S. Orlando, M. Brughmans, T. Karaağaçlı, Ü. Ceyhan, Ö. Sümer, M.E. Cerit, B. Durak
DOI Number: N/A
Conference number: IFASD-2015-175
Modal dampings and frequencies obtained from flight tests of F-16 aircraft with external stores are compared to damping and frequency estimates of computational aeroelastic analyses based on Euler flow. Experimental modal parameters have been determined by performing operational modal analysis (OMA) to wing tip acceleration data with flutter module of LMS Test Lab© [1]. In order to adequately excite the wing and store modes of interest, two annular wing exciters (rotating vanes) located at the wing tips have been used.
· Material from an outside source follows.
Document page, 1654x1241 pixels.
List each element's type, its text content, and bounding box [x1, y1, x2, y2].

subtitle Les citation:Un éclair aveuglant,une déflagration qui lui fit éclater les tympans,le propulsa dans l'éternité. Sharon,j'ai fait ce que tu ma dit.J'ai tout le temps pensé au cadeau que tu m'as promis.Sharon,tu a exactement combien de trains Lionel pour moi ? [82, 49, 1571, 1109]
Aeroelastic analyses have been performed by using MLOADS module of ZEUS© [2]. In this module, a static aeroelastic analysis is carried out first to obtain mean flow solution from which the transient response analysis starts, using the time domain unsteady Euler computation. Given the time history of the control surface deflections as input, MLOADS computes the transient acceleration response of the structural grid points located at the wing tips. Damping and frequency estimates of the aeroelastic simulations have been obtained by the post-processing of the numerical results with OMA as in the case of flight test. The comparison of modal frequencies of the most dominant mode between numerical predictions and flutter tests has shown a good agreement. On the other hand, modal dampings estimated from test have shown some underestimation and discrepancy compared to simulation results. Although modal dampings obtained from test and analysis do not agree in a quantitative sense, the evolution of the damping curves of the most dominant mode with respect to the speed of the aircraft exhibits a very similar trend. This proves that damping estimates of both test and simulation for the most dominant mode are added values to the safety of the flutter testing.